In Caddy Ocean Ltd v Bloomberg (First-tier Tribunal (Property Chamber), 28 July 2014) Anthony Radevsky acted for the successful landlords in two new lease claims concerning flats in a building in Hampstead, under the Leasehold Reform, Housing and Urban Development Act 1993. The Tribunal accepted all the landlords’ evidence and submissions. In doing so two points were decided which are of more general interest. First, the Tribunal rejected an argument from the lessees that the value of the landlords’ interest should be reduced by 50% because it should be assumed to be a flying freehold in a single flat. Secondly the Tribunal rejected the lessees’ valuer’s approach to relativity, which involved constructing a mathematical model to produce so-called “principled relativity”.

- Trusts of Land

Nathaniel Duckworth appeared for the successful commercial creditor in Fred Perry (Holdings) Ltd v (1) Ivan Genis (2) Ayelet Haim Genis (LTL 07/08/14). The case considered the priority to be accorded to commercial creditors in the mix of the statutory factors contained in section 15 of the Trusts of Land and Appointment of Trustees Act 1996. The Court determined that commercial debts ranked more highly than others as a matter of authority, and an order for sale was made.

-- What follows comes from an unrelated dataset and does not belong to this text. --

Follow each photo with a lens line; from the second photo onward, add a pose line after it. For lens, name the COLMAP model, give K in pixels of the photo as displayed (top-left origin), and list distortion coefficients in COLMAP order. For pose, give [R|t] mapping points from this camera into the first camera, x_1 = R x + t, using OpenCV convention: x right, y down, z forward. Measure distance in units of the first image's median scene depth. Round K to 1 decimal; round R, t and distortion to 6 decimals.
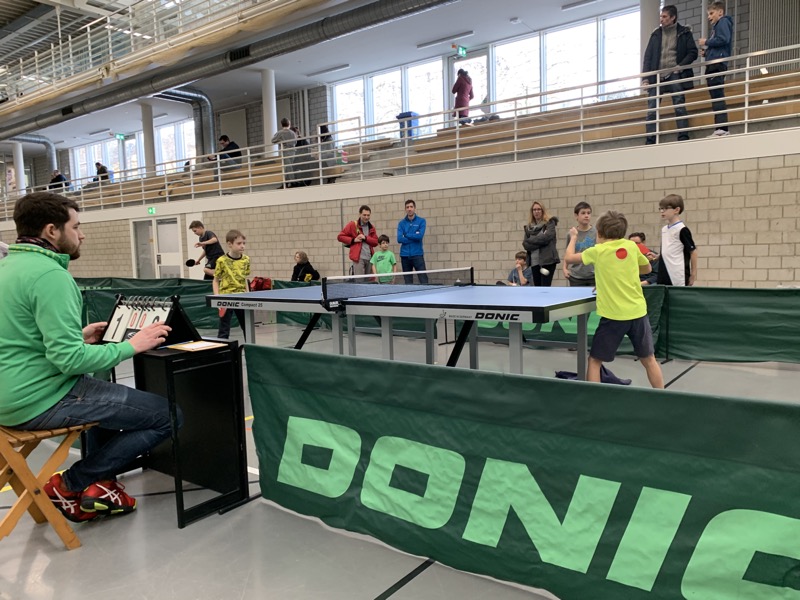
lens RADIAL K [[620.2, 0, 400.6], [0, 620.2, 304.2], [0, 0, 1]] dist [0.002199, -0.002518]
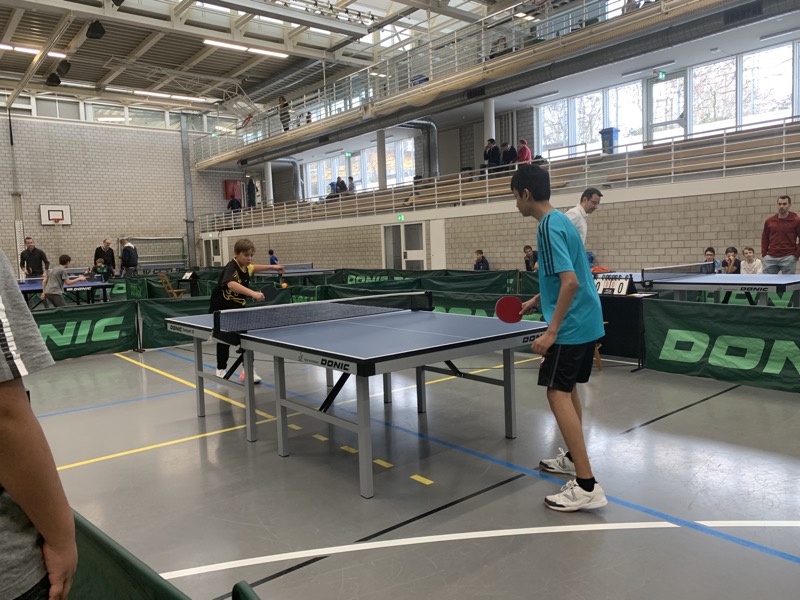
lens RADIAL K [[614.4, 0, 403.6], [0, 614.4, 301.1], [0, 0, 1]] dist [0.008823, -0.009348]
pose [[0.973365, 0.006164, -0.229179, -0.115840], [-0.003789, 0.999935, 0.010799, 0.010172], [0.229231, -0.009643, 0.973324, -0.272736]]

- Adverse possession, highways, illegality

Oliver Radley-Gardner appeared for the successful applicant in TFL v Al-Amini (REF/2013/0655), a case concerning adverse possession by long term parking. The application was to close the putative squatter's possessory title, said to have been acquired by adverse possession. The Property Chamber held (1) that on the facts, the parking was an insufficient act of possession to amount to exclusive possession, (2) that the land was highway land, and that title to a highway maintainable at public expense could not be extinguished by adverse possession, and (3) that the Respondent had neither completed a thirty year, nor a twelve year, period of adverse possession, the land having been Crown land for a period of time. In so deciding, consideration was given to R v Land Registry (ex parte Smith) and the Highways Act 1980, section 263.

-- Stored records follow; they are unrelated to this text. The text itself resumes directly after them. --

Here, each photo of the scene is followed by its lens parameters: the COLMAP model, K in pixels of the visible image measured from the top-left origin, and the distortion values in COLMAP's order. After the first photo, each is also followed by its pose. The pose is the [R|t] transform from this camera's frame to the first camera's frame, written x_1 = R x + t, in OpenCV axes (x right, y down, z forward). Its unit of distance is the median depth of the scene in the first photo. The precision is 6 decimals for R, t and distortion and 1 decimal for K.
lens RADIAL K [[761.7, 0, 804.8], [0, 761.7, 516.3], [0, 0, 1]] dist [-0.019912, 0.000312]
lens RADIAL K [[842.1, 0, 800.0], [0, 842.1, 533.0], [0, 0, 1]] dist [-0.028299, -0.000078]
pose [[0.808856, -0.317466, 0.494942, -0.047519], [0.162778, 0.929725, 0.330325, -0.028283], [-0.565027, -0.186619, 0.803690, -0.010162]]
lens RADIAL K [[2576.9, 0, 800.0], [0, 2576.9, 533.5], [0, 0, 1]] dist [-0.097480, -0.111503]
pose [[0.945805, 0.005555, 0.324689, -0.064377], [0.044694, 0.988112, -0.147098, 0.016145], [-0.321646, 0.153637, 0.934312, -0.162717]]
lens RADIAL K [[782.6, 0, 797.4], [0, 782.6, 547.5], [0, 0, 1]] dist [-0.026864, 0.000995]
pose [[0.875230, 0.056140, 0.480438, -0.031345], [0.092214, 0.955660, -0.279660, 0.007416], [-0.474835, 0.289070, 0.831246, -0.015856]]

- Easements, Rights of Way, Agricultural Land

Edward Cole appeared for the successful party in Page v Convoy (21st Aug 2014, Birmingham County Court). The case concerned a right of way over servient land adjoining the dominant, agricultural tenement. The issues were (a) the question of the extent of the servient land over which the right of way could be exercised, and (b) the question of whether the dominant owner was entitled to access the contiguous dominant land at any point along the length of the right of way.

- Service Charges, Section 20C Applications, Legal Costs

Edward Peters appeared appeared for the successful Appellant landlord in the recent Upper Tribunal decision in Daejan Properties Ltd v Griffin & Anor [2014] UKUT 206, which (in addition to the “historic neglect” problem) also gave guidance on the recoverability of legal costs from tenants, and on the discretion given to tribunals to refuse such costs under section 20C (Limitation of Service Charges, Costs of Proceedings) of the Landlord and Tenant Act 1985

-Leasehold Reform Act 1967

In The Church Commissioners for England v Establissement Enterprise Dupont (First-tier Tribunal (Property Chamber), 30 July 2014), Anthony Radevsky acted for the successful freeholder in a dispute under the Leasehold Reform Act 1967 concerning a valuable house near Regent’s Park. In accepting the freeholder’s arguments, the Tribunal ruled that, because the lease which had just over 5 years unexpired, the price should be assessed on a similar basis to one where the lease was less than 5 years, where there was Upper Tribunal guidance. Accordingly the deferment rate was assessed at 2.25%, and the value of the existing lease was valued by capitalising the net rental income.